# EXERCISE TASK
Please count the lines in the records that contain the string "offset", and reply with that number alone.

____________

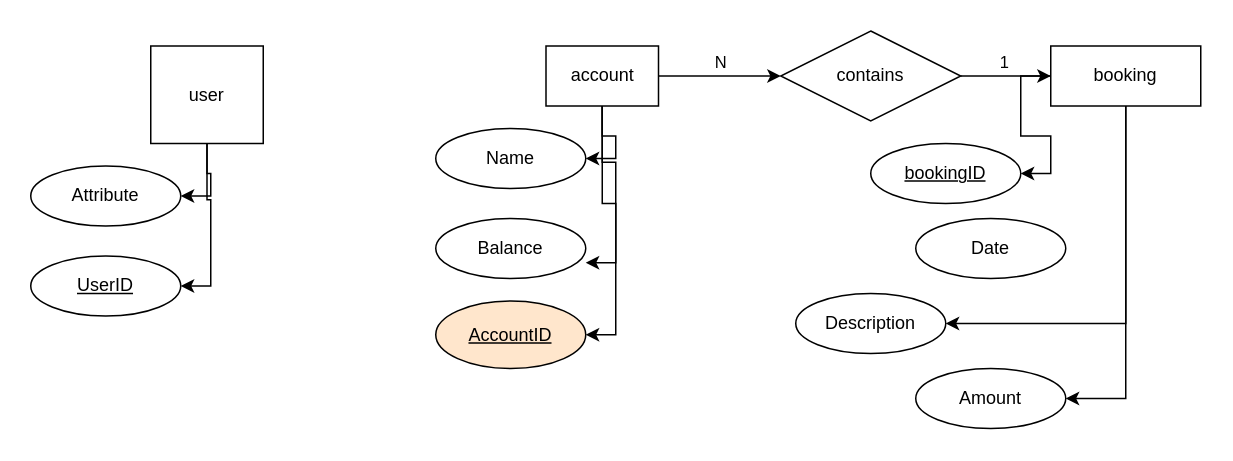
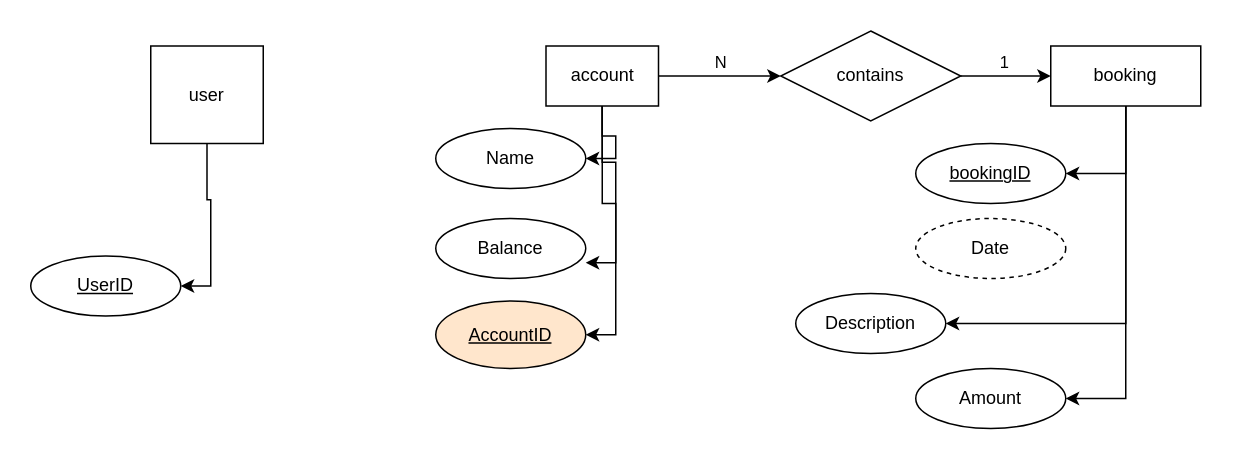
  <mxCell id="0" />
  <mxCell id="1" parent="0" />
  <mxCell id="2" style="edgeStyle=orthogonalEdgeStyle;rounded=0;orthogonalLoop=1;jettySize=auto;html=1;entryX=1;entryY=0.5;entryDx=0;entryDy=0;" edge="1" parent="1" source="4" target="17"><mxGeometry relative="1" as="geometry" /></mxCell>
- <mxCell id="3" style="edgeStyle=orthogonalEdgeStyle;rounded=0;orthogonalLoop=1;jettySize=auto;html=1;entryX=1;entryY=0.5;entryDx=0;entryDy=0;" edge="1" parent="1" source="4" target="18"><mxGeometry relative="1" as="geometry" /></mxCell>
  <mxCell id="4" value="user" style="whiteSpace=wrap;html=1;align=center;" vertex="1" parent="1"><mxGeometry x="100" y="30" width="75" height="65" as="geometry" /></mxCell>
  <mxCell id="5" style="edgeStyle=orthogonalEdgeStyle;rounded=0;orthogonalLoop=1;jettySize=auto;html=1;" edge="1" parent="1" source="9" target="16"><mxGeometry relative="1" as="geometry" /></mxCell>
  <mxCell id="6" value="N" style="edgeLabel;html=1;align=center;verticalAlign=middle;resizable=0;points=[];" vertex="1" connectable="0" parent="5"><mxGeometry x="0.179" y="-2" relative="1" as="geometry"><mxPoint x="-7" y="-12" as="offset" /></mxGeometry></mxCell>
  <mxCell id="7" style="edgeStyle=orthogonalEdgeStyle;rounded=0;orthogonalLoop=1;jettySize=auto;html=1;entryX=1;entryY=0.5;entryDx=0;entryDy=0;" edge="1" parent="1" source="9" target="19"><mxGeometry relative="1" as="geometry" /></mxCell>
  <mxCell id="8" style="edgeStyle=orthogonalEdgeStyle;rounded=0;orthogonalLoop=1;jettySize=auto;html=1;entryX=1;entryY=0.5;entryDx=0;entryDy=0;" edge="1" parent="1" source="9" target="20"><mxGeometry relative="1" as="geometry" /></mxCell>
  <mxCell id="9" value="account" style="whiteSpace=wrap;html=1;align=center;" vertex="1" parent="1"><mxGeometry x="363.5" y="30" width="75" height="40" as="geometry" /></mxCell>
  <mxCell id="10" style="edgeStyle=orthogonalEdgeStyle;rounded=0;orthogonalLoop=1;jettySize=auto;html=1;entryX=1;entryY=0.5;entryDx=0;entryDy=0;" edge="1" parent="1" source="13" target="21"><mxGeometry relative="1" as="geometry" /></mxCell>
  <mxCell id="11" style="edgeStyle=orthogonalEdgeStyle;rounded=0;orthogonalLoop=1;jettySize=auto;html=1;exitX=0.5;exitY=1;exitDx=0;exitDy=0;entryX=1;entryY=0.5;entryDx=0;entryDy=0;" edge="1" parent="1" source="13" target="23"><mxGeometry relative="1" as="geometry" /></mxCell>
  <mxCell id="12" style="edgeStyle=orthogonalEdgeStyle;rounded=0;orthogonalLoop=1;jettySize=auto;html=1;entryX=1;entryY=0.5;entryDx=0;entryDy=0;" edge="1" parent="1" source="13" target="24"><mxGeometry relative="1" as="geometry" /></mxCell>
  <mxCell id="13" value="booking" style="whiteSpace=wrap;html=1;align=center;" vertex="1" parent="1"><mxGeometry x="700" y="30" width="100" height="40" as="geometry" /></mxCell>
  <mxCell id="14" style="edgeStyle=orthogonalEdgeStyle;rounded=0;orthogonalLoop=1;jettySize=auto;html=1;" edge="1" parent="1" source="16" target="13"><mxGeometry relative="1" as="geometry" /></mxCell>
  <mxCell id="15" value="1" style="edgeLabel;html=1;align=center;verticalAlign=middle;resizable=0;points=[];" vertex="1" connectable="0" parent="14"><mxGeometry x="-0.073" y="-3" relative="1" as="geometry"><mxPoint y="-13" as="offset" /></mxGeometry></mxCell>
  <mxCell id="16" value="contains" style="shape=rhombus;perimeter=rhombusPerimeter;whiteSpace=wrap;html=1;align=center;" vertex="1" parent="1"><mxGeometry x="520" y="20" width="120" height="60" as="geometry" /></mxCell>
  <mxCell id="17" value="UserID" style="ellipse;whiteSpace=wrap;html=1;align=center;fontStyle=4;" vertex="1" parent="1"><mxGeometry x="20" y="170" width="100" height="40" as="geometry" /></mxCell>
- <mxCell id="18" value="Attribute" style="ellipse;whiteSpace=wrap;html=1;align=center;" vertex="1" parent="1"><mxGeometry x="20" y="110" width="100" height="40" as="geometry" /></mxCell>
  <mxCell id="19" value="Name" style="ellipse;whiteSpace=wrap;html=1;align=center;" vertex="1" parent="1"><mxGeometry x="290" y="85" width="100" height="40" as="geometry" /></mxCell>
  <mxCell id="20" value="AccountID" style="ellipse;whiteSpace=wrap;html=1;align=center;fontStyle=4;fillColor=#ffe6cc;" vertex="1" parent="1"><mxGeometry x="290" y="200" width="100" height="45" as="geometry" /></mxCell>
- <mxCell id="21" value="bookingID" style="ellipse;whiteSpace=wrap;html=1;align=center;fontStyle=4;" vertex="1" parent="1"><mxGeometry x="580" y="95" width="100" height="40" as="geometry" /></mxCell>
- <mxCell id="22" value="Date" style="ellipse;whiteSpace=wrap;html=1;align=center;" vertex="1" parent="1"><mxGeometry x="610" y="145" width="100" height="40" as="geometry" /></mxCell>
+ <mxCell id="21" value="bookingID" style="ellipse;whiteSpace=wrap;html=1;align=center;fontStyle=4;" vertex="1" parent="1"><mxGeometry x="610" y="95" width="100" height="40" as="geometry" /></mxCell>
+ <mxCell id="22" value="Date" style="ellipse;whiteSpace=wrap;html=1;align=center;dashed=1;" vertex="1" parent="1"><mxGeometry x="610" y="145" width="100" height="40" as="geometry" /></mxCell>
  <mxCell id="23" value="Description" style="ellipse;whiteSpace=wrap;html=1;align=center;" vertex="1" parent="1"><mxGeometry x="530" y="195" width="100" height="40" as="geometry" /></mxCell>
  <mxCell id="24" value="Amount" style="ellipse;whiteSpace=wrap;html=1;align=center;" vertex="1" parent="1"><mxGeometry x="610" y="245" width="100" height="40" as="geometry" /></mxCell>
  <mxCell id="25" value="Balance" style="ellipse;whiteSpace=wrap;html=1;align=center;" vertex="1" parent="1"><mxGeometry x="290" y="145" width="100" height="40" as="geometry" /></mxCell>
  <mxCell id="26" style="edgeStyle=orthogonalEdgeStyle;rounded=0;orthogonalLoop=1;jettySize=auto;html=1;entryX=1;entryY=0.738;entryDx=0;entryDy=0;entryPerimeter=0;" edge="1" parent="1" source="9" target="25"><mxGeometry relative="1" as="geometry" /></mxCell>
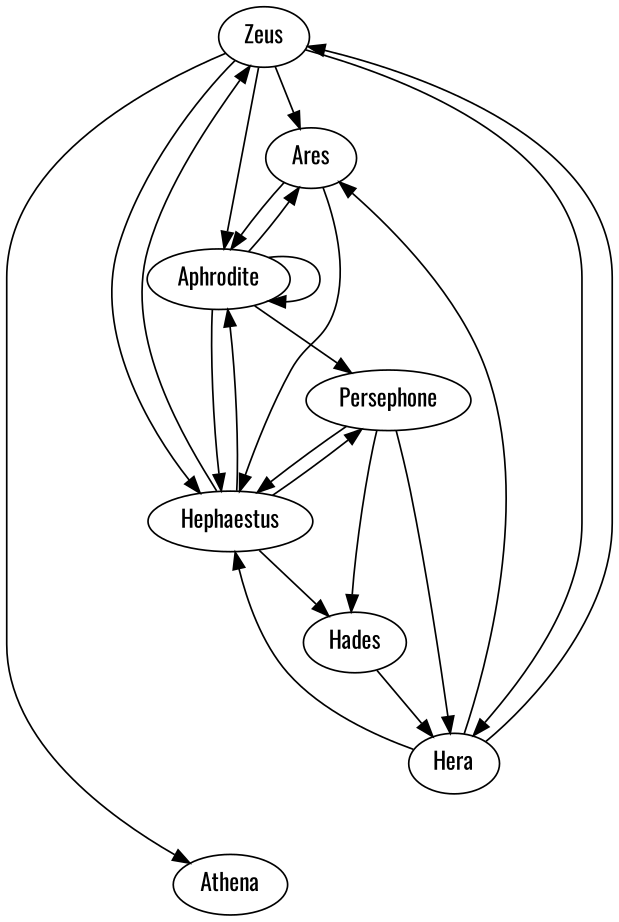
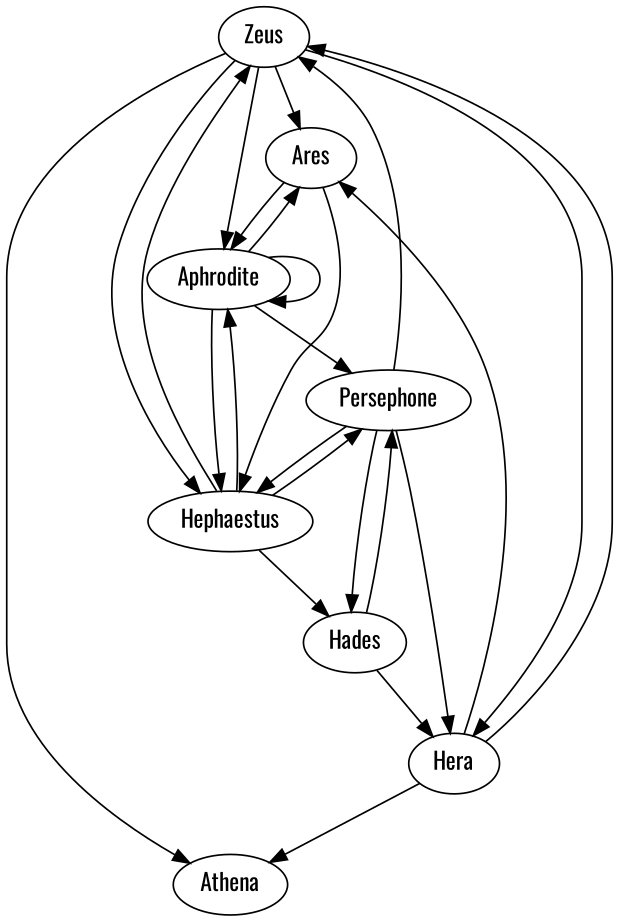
  strict digraph {
    fontname=Oswald
    node [fontname=Oswald]
    edge [fontname=Oswald]
    n1 [label=Athena]
    n2 [label=Ares]
    n3 [label=Aphrodite]
    n4 [label=Hephaestus]
    n5 [label=Persephone]
    n6 [label=Zeus]
    n7 [label=Hades]
    n8 [label=Hera]
    n2 -> n3
    n2 -> n4
    n3 -> n2
    n3 -> n3
    n3 -> n4
    n3 -> n5
    n4 -> n3
    n4 -> n5
    n4 -> n6
    n4 -> n7
    n5 -> n4
+   n5 -> n6
    n5 -> n7
    n5 -> n8
    n6 -> n1
    n6 -> n2
    n6 -> n3
    n6 -> n4
    n6 -> n8
+   n7 -> n5
    n7 -> n8
    n8 -> n2
-   n8 -> n4
+   n8 -> n1
    n8 -> n6
  }
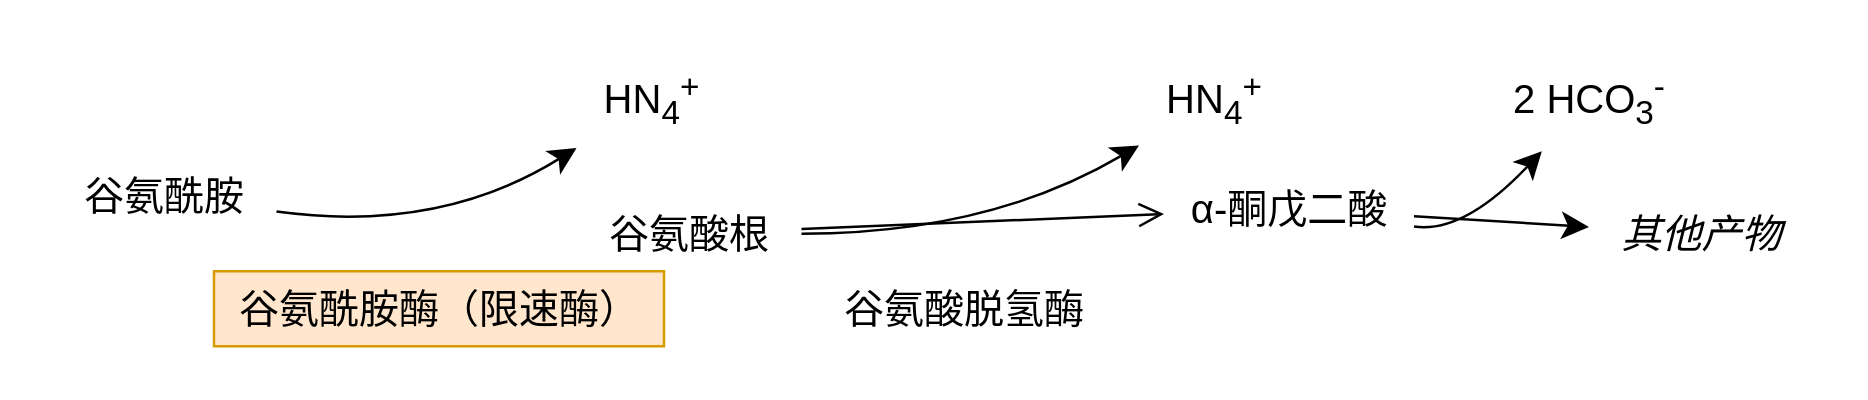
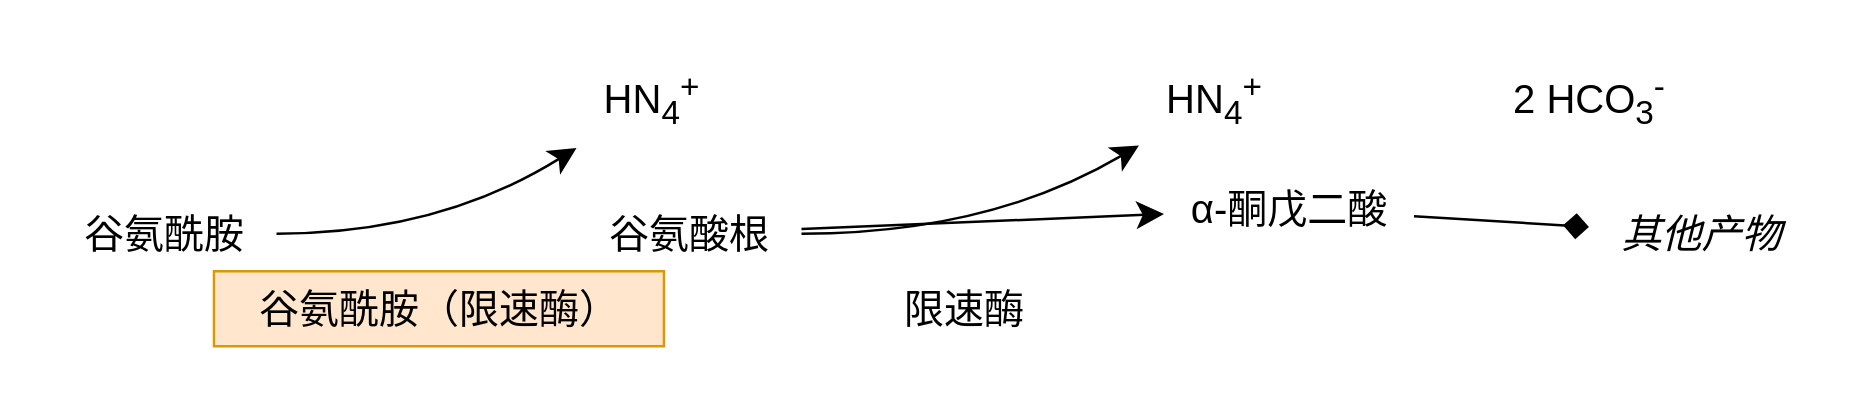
  <mxCell id="0" />
  <mxCell id="1" parent="0" />
  <mxCell id="2" style="edgeStyle=none;curved=1;rounded=0;orthogonalLoop=1;jettySize=auto;html=1;fontSize=12;startSize=8;endSize=8;" edge="1" parent="1" source="3" target="13"><mxGeometry relative="1" as="geometry"><Array as="points"><mxPoint x="175" y="93" /></Array></mxGeometry></mxCell>
- <mxCell id="3" value="谷氨酰胺" style="text;html=1;align=center;verticalAlign=middle;resizable=0;points=[];autosize=1;strokeColor=none;fillColor=none;fontSize=16;" vertex="1" parent="1"><mxGeometry x="20" y="63" width="90" height="30" as="geometry" /></mxCell>
- <mxCell id="4" value="" style="edgeStyle=none;curved=1;rounded=0;orthogonalLoop=1;jettySize=auto;html=1;fontSize=12;startSize=8;endSize=8;endArrow=open;" edge="1" parent="1" source="6" target="9"><mxGeometry relative="1" as="geometry" /></mxCell>
+ <mxCell id="3" value="谷氨酰胺" style="text;html=1;align=center;verticalAlign=middle;resizable=0;points=[];autosize=1;strokeColor=none;fillColor=none;fontSize=16;" vertex="1" parent="1"><mxGeometry x="20" y="78" width="90" height="30" as="geometry" /></mxCell>
+ <mxCell id="4" value="" style="edgeStyle=none;curved=1;rounded=0;orthogonalLoop=1;jettySize=auto;html=1;fontSize=12;startSize=8;endSize=8;" edge="1" parent="1" source="6" target="9"><mxGeometry relative="1" as="geometry" /></mxCell>
  <mxCell id="5" style="edgeStyle=none;curved=1;rounded=0;orthogonalLoop=1;jettySize=auto;html=1;fontSize=12;startSize=8;endSize=8;" edge="1" parent="1" source="6" target="12"><mxGeometry relative="1" as="geometry"><mxPoint x="385" y="50" as="targetPoint" /><Array as="points"><mxPoint x="395" y="93" /></Array></mxGeometry></mxCell>
  <mxCell id="6" value="谷氨酸根" style="text;html=1;align=center;verticalAlign=middle;resizable=0;points=[];autosize=1;strokeColor=none;fillColor=none;fontSize=16;" vertex="1" parent="1"><mxGeometry x="230" y="78" width="90" height="30" as="geometry" /></mxCell>
- <mxCell id="7" value="" style="edgeStyle=none;curved=1;rounded=0;orthogonalLoop=1;jettySize=auto;html=1;fontSize=12;startSize=8;endSize=8;" edge="1" parent="1" source="9" target="10"><mxGeometry relative="1" as="geometry" /></mxCell>
- <mxCell id="8" style="edgeStyle=none;curved=1;rounded=0;orthogonalLoop=1;jettySize=auto;html=1;fontSize=12;startSize=8;endSize=8;" edge="1" parent="1" source="9" target="11"><mxGeometry relative="1" as="geometry"><mxPoint x="615" y="40" as="targetPoint" /><Array as="points"><mxPoint x="585" y="93" /></Array></mxGeometry></mxCell>
+ <mxCell id="7" value="" style="edgeStyle=none;curved=1;rounded=0;orthogonalLoop=1;jettySize=auto;html=1;fontSize=12;startSize=8;endSize=8;endArrow=diamond;" edge="1" parent="1" source="9" target="10"><mxGeometry relative="1" as="geometry" /></mxCell>
  <mxCell id="9" value="α-酮戊二酸" style="text;html=1;align=center;verticalAlign=middle;resizable=0;points=[];autosize=1;strokeColor=none;fillColor=none;fontSize=16;" vertex="1" parent="1"><mxGeometry x="465" y="68" width="100" height="30" as="geometry" /></mxCell>
  <mxCell id="10" value="其他产物" style="text;html=1;align=center;verticalAlign=middle;resizable=0;points=[];autosize=1;strokeColor=none;fillColor=none;fontSize=16;fontStyle=2" vertex="1" parent="1"><mxGeometry x="635" y="78" width="90" height="30" as="geometry" /></mxCell>
  <mxCell id="11" value="2 HCO&lt;sub&gt;3&lt;/sub&gt;&lt;sup&gt;-&lt;/sup&gt;" style="text;html=1;align=center;verticalAlign=middle;resizable=0;points=[];autosize=1;strokeColor=none;fillColor=none;fontSize=16;" vertex="1" parent="1"><mxGeometry x="595" y="20" width="80" height="40" as="geometry" /></mxCell>
  <mxCell id="12" value="HN&lt;sub&gt;4&lt;/sub&gt;&lt;sup&gt;+&lt;/sup&gt;" style="text;html=1;align=center;verticalAlign=middle;resizable=0;points=[];autosize=1;strokeColor=none;fillColor=none;fontSize=16;" vertex="1" parent="1"><mxGeometry x="455" y="20" width="60" height="40" as="geometry" /></mxCell>
  <mxCell id="13" value="HN&lt;sub&gt;4&lt;/sub&gt;&lt;sup&gt;+&lt;/sup&gt;" style="text;html=1;align=center;verticalAlign=middle;resizable=0;points=[];autosize=1;strokeColor=none;fillColor=none;fontSize=16;" vertex="1" parent="1"><mxGeometry x="230" y="20" width="60" height="40" as="geometry" /></mxCell>
- <mxCell id="14" value="谷氨酰胺酶（限速酶）" style="text;html=1;align=center;verticalAlign=middle;resizable=0;points=[];autosize=1;strokeColor=#d79b00;fillColor=#ffe6cc;fontSize=16;" vertex="1" parent="1"><mxGeometry x="85" y="108" width="180" height="30" as="geometry" /></mxCell>
- <mxCell id="15" value="谷氨酸脱氢酶" style="text;html=1;align=center;verticalAlign=middle;resizable=0;points=[];autosize=1;strokeColor=none;fillColor=none;fontSize=16;" vertex="1" parent="1"><mxGeometry x="325" y="108" width="120" height="30" as="geometry" /></mxCell>
+ <mxCell id="14" value="谷氨酰胺（限速酶）" style="text;html=1;align=center;verticalAlign=middle;resizable=0;points=[];autosize=1;strokeColor=#d79b00;fillColor=#ffe6cc;fontSize=16;" vertex="1" parent="1"><mxGeometry x="85" y="108" width="180" height="30" as="geometry" /></mxCell>
+ <mxCell id="15" value="限速酶" style="text;html=1;align=center;verticalAlign=middle;resizable=0;points=[];autosize=1;strokeColor=none;fillColor=none;fontSize=16;" vertex="1" parent="1"><mxGeometry x="325" y="108" width="120" height="30" as="geometry" /></mxCell>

____________

# RESULT OF THE EXERCISE
2